(Work item):
Begin with the first line below and retype each line exactly through the line containing "Lorem ipsum dolor". Any pictures are to be left out.

(Excerpted data):
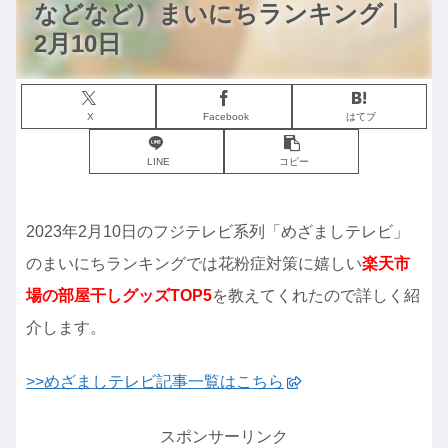
などなど）まいにちランキング｜
2月10日
X
Facebook
はてブ
LINE
コピー
2023年2月10日のフジテレビ系列「めざましテレビ」
のまいにちランキングでは花粉症対策に嬉しい
楽天市
場の部屋干しグッズ
TOP5
を教えてくれたので詳しく紹
介します。
>>めざましテレビ記事一覧はこちら
スポンサーリンク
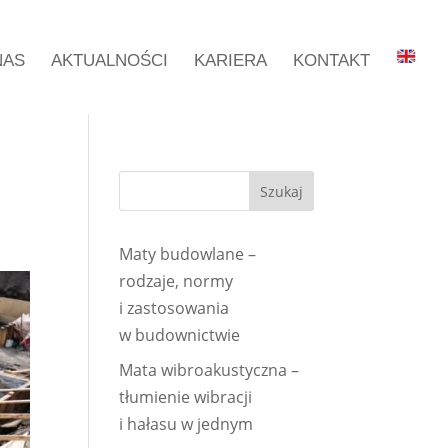
NAS
AKTUALNOŚCI
KARIERA
KONTAKT
Maty budowlane –
rodzaje, normy
i zastosowania
w budownictwie
Mata wibroakustyczna –
tłumienie wibracji
i hałasu w jednym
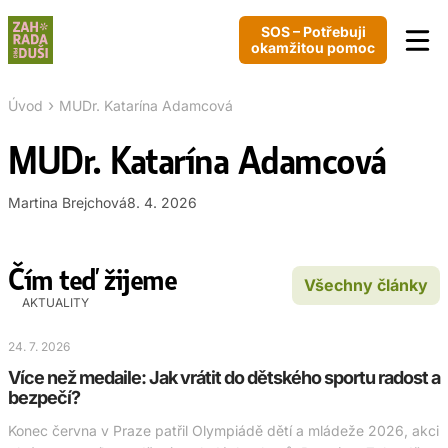
SOS – Potřebuji
okamžitou pomoc
›
Úvod
MUDr. Katarína Adamcová
MUDr. Katarína Adamcová
Martina Brejchová
8. 4. 2026
Čím teď žijeme
Všechny články
AKTUALITY
24. 7. 2026
Více než medaile: Jak vrátit do dětského sportu radost a
bezpečí?
Konec června v Praze patřil Olympiádě dětí a mládeže 2026, akci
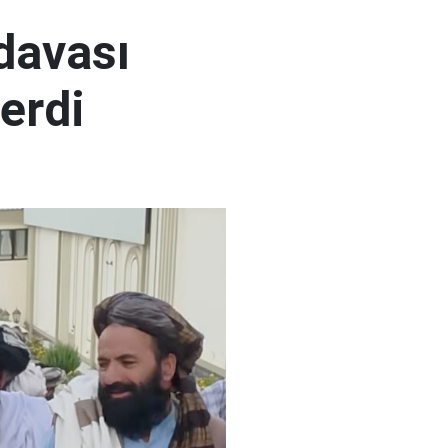
 davası
erdi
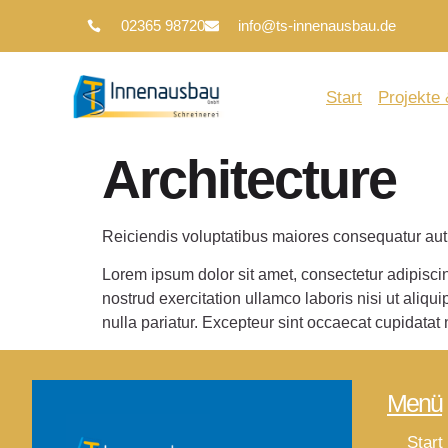
02365 98720
info@ts-innenausbau.de
Start
Projekte
Architecture
Reiciendis voluptatibus maiores consequatur aut 
Lorem ipsum dolor sit amet, consectetur adipisci
nostrud exercitation ullamco laboris nisi ut aliqu
nulla pariatur. Excepteur sint occaecat cupidatat 
Menü
Start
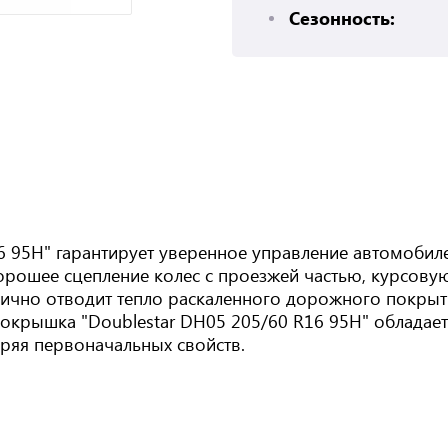
Сезонность:
6 95H" гарантирует уверенное управление автомобиле
рошее сцепление колес с проезжей частью, курсовую
лично отводит тепло раскаленного дорожного покрыти
окрышка "Doublestar DH05 205/60 R16 95H" обладае
ряя первоначальных свойств.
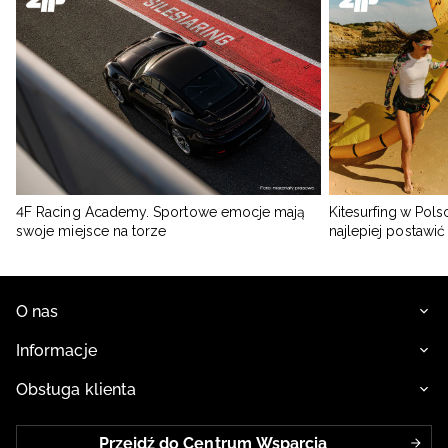
4F Racing Academy. Sportowe emocje mają
Kitesurfing w Pols
swoje miejsce na torze
najlepiej postawić
O nas
Informacje
Obsługa klienta
Przejdź do Centrum Wsparcia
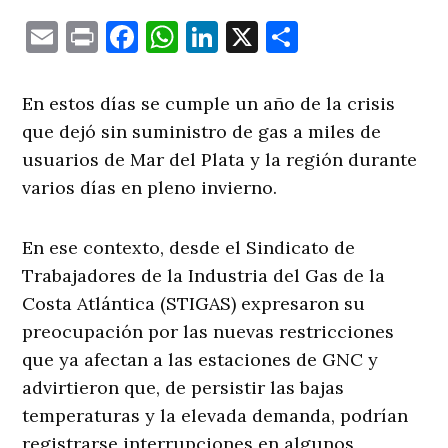
Email
Print
Facebook
WhatsApp
LinkedIn
X
Comparti
En estos días se cumple un año de la crisis
que dejó sin suministro de gas a miles de
usuarios de Mar del Plata y la región durante
varios días en pleno invierno.
En ese contexto, desde el Sindicato de
Trabajadores de la Industria del Gas de la
Costa Atlántica (STIGAS) expresaron su
preocupación por las nuevas restricciones
que ya afectan a las estaciones de GNC y
advirtieron que, de persistir las bajas
temperaturas y la elevada demanda, podrían
registrarse interrupciones en algunos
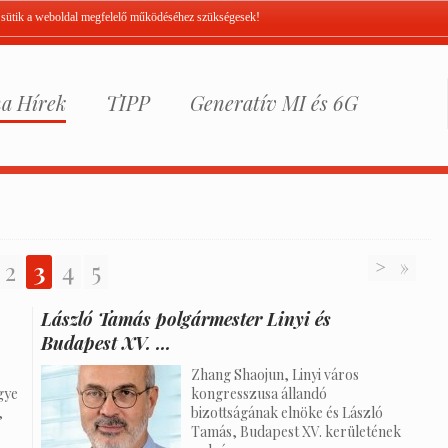
A sütik a weboldal megfelelő működéséhez szükségesek!
a Hírek
TIPP
Generatív MI és 6G
2
3
4
5
>
»
László Tamás polgármester Linyi és
Budapest XV. ...
Zhang Shaojun, Linyi város
gye
kongresszusa állandó
,
bizottságának elnöke és László
Tamás, Budapest XV. kerületének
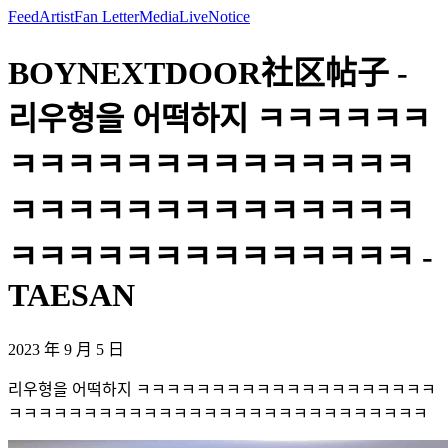
Feed
Artist
Fan Letter
Media
Live
Notice
BOYNEXTDOOR社区帖子 -
리우형을 어떡하지 ㅋㅋㅋㅋㅋㅋ
ㅋㅋㅋㅋㅋㅋㅋㅋㅋㅋㅋㅋㅋㅋ
ㅋㅋㅋㅋㅋㅋㅋㅋㅋㅋㅋㅋㅋㅋ
ㅋㅋㅋㅋㅋㅋㅋㅋㅋㅋㅋㅋㅋㅋ -
TAESAN
2023 年 9 月 5 日
리우형을 어떡하지 ㅋㅋㅋㅋㅋㅋㅋㅋㅋㅋㅋㅋㅋㅋㅋㅋㅋㅋㅋㅋ
ㅋㅋㅋㅋㅋㅋㅋㅋㅋㅋㅋㅋㅋㅋㅋㅋㅋㅋㅋㅋㅋㅋㅋㅋㅋㅋㅋㅋ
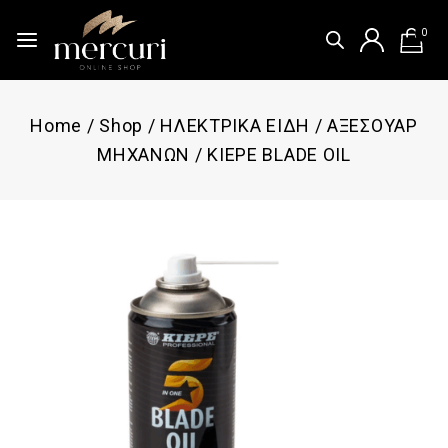
0
Home
/
Shop
/
ΗΛΕΚΤΡΙΚΑ ΕΙΔΗ
/
ΑΞΕΣΟΥΑΡ
ΜΗΧΑΝΩΝ
/
KIEPE BLADE OIL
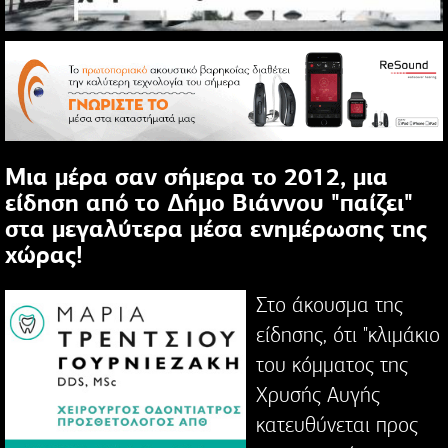
Μια μέρα σαν σήμερα το 2012, μια
είδηση από το Δήμο Βιάννου "παίζει"
στα μεγαλύτερα μέσα ενημέρωσης της
χώρας!
Στο άκουσμα της
είδησης, ότι "κλιμάκιο
του κόμματος της
Χρυσής Αυγής
κατευθύνεται προς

(Written response):
などなど）まいにちランキング｜
2月10日
X
Facebook
はてブ
LINE
コピー
2023年2月10日のフジテレビ系列「めざましテレビ」
のまいにちランキングでは花粉症対策に嬉しい
楽天市
場の部屋干しグッズ
TOP5
を教えてくれたので詳しく紹
介します。
>>めざましテレビ記事一覧はこちら
スポンサーリンク
NAS
AKTUALNOŚCI
KARIERA
KONTAKT
Maty budowlane –
rodzaje, normy
i zastosowania
w budownictwie
Mata wibroakustyczna –
tłumienie wibracji
i hałasu w jednym
SOS – Potřebuji
okamžitou pomoc
›
Úvod
MUDr. Katarína Adamcová
MUDr. Katarína Adamcová
Martina Brejchová
8. 4. 2026
Čím teď žijeme
Všechny články
AKTUALITY
24. 7. 2026
Více než medaile: Jak vrátit do dětského sportu radost a
bezpečí?
Konec června v Praze patřil Olympiádě dětí a mládeže 2026, akci
 davası
erdi
02365 98720
info@ts-innenausbau.de
Start
Projekte
Architecture
Reiciendis voluptatibus maiores consequatur aut 
Lorem ipsum dolor sit amet, consectetur adipisci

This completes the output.